GCD is MIN of Exponents of Prime Factors, LCM is MAX of Exponents of Prime Factors.

Question

Let $a=p_1^{x_1}p_2^{x_2}\cdots\cdot p_q^{x_q}$ and $b=p_1^{y_1}p_2^{y_2}\cdots p_r^{x_r}$ http://www.cut-the-knot.org/blue/gcd_fta.shtml, https://math.stackexchange.com/a/349867/85100 say —
Since gcd(a,b) is the largest common divisor of a and b and is divisible by any other common divisor of the two,

GCD$(a,b)=p_1^{\min(x_1,y_1)}p_2^{\min (x_2,y_2)} \cdots p_q^{\min (x_q,y_q)}$

LCM$(a,b)= p_1^{\max(x_1,y_1)}p_2^{\max(x_2,y_2)}\cdots p_r^{\max (x_r,y_r)}$

I understand GCD(a,b) has to divide both $a,b$. Therefore the exponent of any prime factor $p_i$ in GCD has to be in both $a,b$ — therefore $p_i^{\min(x_i, y_i)}$. But I'm muddled and anxious. Why does $\min$ appear in GREATEST common divisor? Why does $\max$ appear in LOWEST common multiple?

Answer 1

If we are several persons, the GREATEST height that we can all reach is the MINIMUM of our heights (the smallest person amongst us is the problem), the lowest door that we can all pass through is the MAXIMUM of our heights (the tallest person is the problem).

Answer 2

Hint $ $ Assume $\rm\,p\nmid a,b,\,$ and write $\ \rm(x,y) := \gcd(x,y),\ \ [x,y] := {\rm lcm}(x,y)$. By FTA (existence and uniqueness of prime factorizations) we can recursively compute gcd and lcm by "peeling off" one-prime-power at at time as follows

$\rm\ (ap^j,bp^k) = (a,b)(p^j,p^k) = (a,b)\,p^{\large \min(j,k)}\,$ by $\,\rm p^i\mid p^j,p^k\!\!\iff i\le j,k \!\iff\! i\le \min(j,k)$

$\rm\ \, [ap^j,bp^k] =\, [a,b]\,[p^j,p^k]\, =\, [a,b]\,p^{\large \max(j,k)}$ by $\,\rm p^j,p^k\mid p^i\!\! \iff j,k\le i\! \iff\! \max(j,k)\le i$

Answer 3

Although the GCD is the greatest common divisor of $a$ and $b$, it still has to divide both of them! If the exponent of $p_i$ was greater than $\min(x_i,y_i)$ then the GCD wouldn't divide both $a$ and $b$.

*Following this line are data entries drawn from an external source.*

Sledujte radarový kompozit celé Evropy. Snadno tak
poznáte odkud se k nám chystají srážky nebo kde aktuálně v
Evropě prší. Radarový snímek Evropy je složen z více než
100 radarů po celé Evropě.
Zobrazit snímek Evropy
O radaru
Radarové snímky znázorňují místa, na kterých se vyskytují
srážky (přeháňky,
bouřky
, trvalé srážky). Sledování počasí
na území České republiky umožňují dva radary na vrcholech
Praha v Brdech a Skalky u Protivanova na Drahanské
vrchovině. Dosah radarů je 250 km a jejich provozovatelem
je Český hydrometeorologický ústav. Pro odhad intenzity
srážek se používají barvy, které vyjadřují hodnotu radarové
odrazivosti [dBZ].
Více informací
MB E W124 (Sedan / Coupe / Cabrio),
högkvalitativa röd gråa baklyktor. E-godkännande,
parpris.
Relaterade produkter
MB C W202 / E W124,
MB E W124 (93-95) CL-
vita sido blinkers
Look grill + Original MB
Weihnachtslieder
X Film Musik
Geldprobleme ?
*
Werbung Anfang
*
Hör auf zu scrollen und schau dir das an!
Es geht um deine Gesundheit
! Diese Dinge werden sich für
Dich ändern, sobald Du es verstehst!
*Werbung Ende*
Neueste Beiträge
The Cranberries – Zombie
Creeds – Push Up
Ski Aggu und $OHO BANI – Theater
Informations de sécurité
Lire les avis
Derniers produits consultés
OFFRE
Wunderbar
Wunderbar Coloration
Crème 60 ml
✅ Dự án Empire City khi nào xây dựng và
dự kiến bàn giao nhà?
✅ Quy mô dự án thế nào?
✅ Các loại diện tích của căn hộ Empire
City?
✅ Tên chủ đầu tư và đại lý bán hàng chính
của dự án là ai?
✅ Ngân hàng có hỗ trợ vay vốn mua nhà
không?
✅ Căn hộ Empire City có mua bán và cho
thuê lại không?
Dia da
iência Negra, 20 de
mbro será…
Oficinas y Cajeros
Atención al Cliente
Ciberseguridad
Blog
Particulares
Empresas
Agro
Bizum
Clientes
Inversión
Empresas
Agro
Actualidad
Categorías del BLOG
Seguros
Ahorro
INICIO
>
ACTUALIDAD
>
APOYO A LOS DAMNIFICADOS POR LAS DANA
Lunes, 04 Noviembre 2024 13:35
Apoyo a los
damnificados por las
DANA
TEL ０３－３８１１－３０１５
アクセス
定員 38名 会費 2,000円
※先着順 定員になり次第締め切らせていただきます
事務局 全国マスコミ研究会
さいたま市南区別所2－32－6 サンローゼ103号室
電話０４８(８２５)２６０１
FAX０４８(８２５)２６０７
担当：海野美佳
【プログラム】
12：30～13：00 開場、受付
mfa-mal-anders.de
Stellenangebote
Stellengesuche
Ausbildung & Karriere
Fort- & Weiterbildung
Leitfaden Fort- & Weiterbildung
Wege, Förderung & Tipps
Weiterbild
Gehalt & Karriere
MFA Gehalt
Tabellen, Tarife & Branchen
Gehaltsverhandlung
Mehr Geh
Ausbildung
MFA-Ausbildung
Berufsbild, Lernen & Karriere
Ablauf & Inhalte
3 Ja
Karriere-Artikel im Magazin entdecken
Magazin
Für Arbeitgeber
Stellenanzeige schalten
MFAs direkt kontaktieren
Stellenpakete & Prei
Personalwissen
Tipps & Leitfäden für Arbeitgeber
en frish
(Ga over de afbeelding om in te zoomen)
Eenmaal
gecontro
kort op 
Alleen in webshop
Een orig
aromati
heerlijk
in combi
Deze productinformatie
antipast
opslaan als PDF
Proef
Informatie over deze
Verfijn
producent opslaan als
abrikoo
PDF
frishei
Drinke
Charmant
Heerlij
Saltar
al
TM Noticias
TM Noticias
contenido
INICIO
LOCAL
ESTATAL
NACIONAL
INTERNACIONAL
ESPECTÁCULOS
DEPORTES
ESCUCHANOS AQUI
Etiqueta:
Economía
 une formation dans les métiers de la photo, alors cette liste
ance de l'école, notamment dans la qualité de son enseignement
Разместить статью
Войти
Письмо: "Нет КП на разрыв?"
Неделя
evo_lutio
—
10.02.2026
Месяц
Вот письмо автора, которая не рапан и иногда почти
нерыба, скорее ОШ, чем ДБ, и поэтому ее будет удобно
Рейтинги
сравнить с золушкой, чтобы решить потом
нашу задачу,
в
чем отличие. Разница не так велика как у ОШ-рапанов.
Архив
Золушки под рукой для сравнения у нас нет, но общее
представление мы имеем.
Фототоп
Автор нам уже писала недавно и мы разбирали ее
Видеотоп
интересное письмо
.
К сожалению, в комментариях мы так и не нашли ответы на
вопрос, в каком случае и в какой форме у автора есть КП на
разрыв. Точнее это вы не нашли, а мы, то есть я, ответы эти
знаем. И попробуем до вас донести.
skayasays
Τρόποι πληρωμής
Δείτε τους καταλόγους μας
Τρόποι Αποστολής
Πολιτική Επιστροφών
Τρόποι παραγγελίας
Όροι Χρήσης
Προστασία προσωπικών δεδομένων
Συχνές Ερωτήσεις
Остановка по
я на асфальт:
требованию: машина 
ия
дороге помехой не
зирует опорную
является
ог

Take for instance $40 = 2^3 \cdot 5$ and $100 = 2^2 \cdot 5^2$. Then their GCD is $20 = 2^2 \cdot 5 = 2^{\min(3,2)} \cdot 5^{\min(1,2)}$.

Answer 4

Why does min appear in GREATEST common divisor? Why does max appear in LOWEST common multiple?

Because "min" is the greatest lower bound, and "max" is the least upper bound, for linearly ordered sets ... and even for partially ordered sets, if you wish to extend the definition like so. Since the correspondence you're describing preserves ordering, when taken with respect to suitably-defined ordering relations, then one should expect "greatest" to go with "greatest" and "least" with "least".

One ordering relation is the factoring relation. Greatest Common Divisor and Least Common Multiple are its respective greatest lower bound and least upper bound.

The other ordering relation is the one for exponents - taken in tandem; which is applied to lists of exponents $a = \left(a_2,a_3,a_5,⋯\right)$ and $b = \left(b_2,b_3,b_5,⋯\right)$ in such a way that $a < b$ if and only if $a_2 < b_2$, $a_3 < b_3$, $a_5 < b_5$, and so on. Since the ordering relation is member-by-member-wise, and since the ordering relation for each member is linear, then the greatest lower bound $a ∧ b$ and least upper bound $a ∨ b$ are formed by the respective minimum and maximum as: $$ a ∧ b = \left(\min\left(a_2,b_2\right), \min\left(a_3,b_3\right), \min\left(a_5,b_5\right), ⋯\right),\quad a ∨ b = \left(\max\left(a_2,b_2\right), \max\left(a_3,b_3\right), \max\left(a_5,b_5\right), ⋯\right). $$

For numbers, this correspondence can be broadened to include positive rational numbers, and not just positive integers, because the "min" and "max" relations can be broadened to include negative integers and because the fundamental theorem of arithmetic, which guarantees the uniqueness of expansion into products of exponents of primes, can be broadened to include rational numbers. So, they also have greatest common divisors and least common multiples.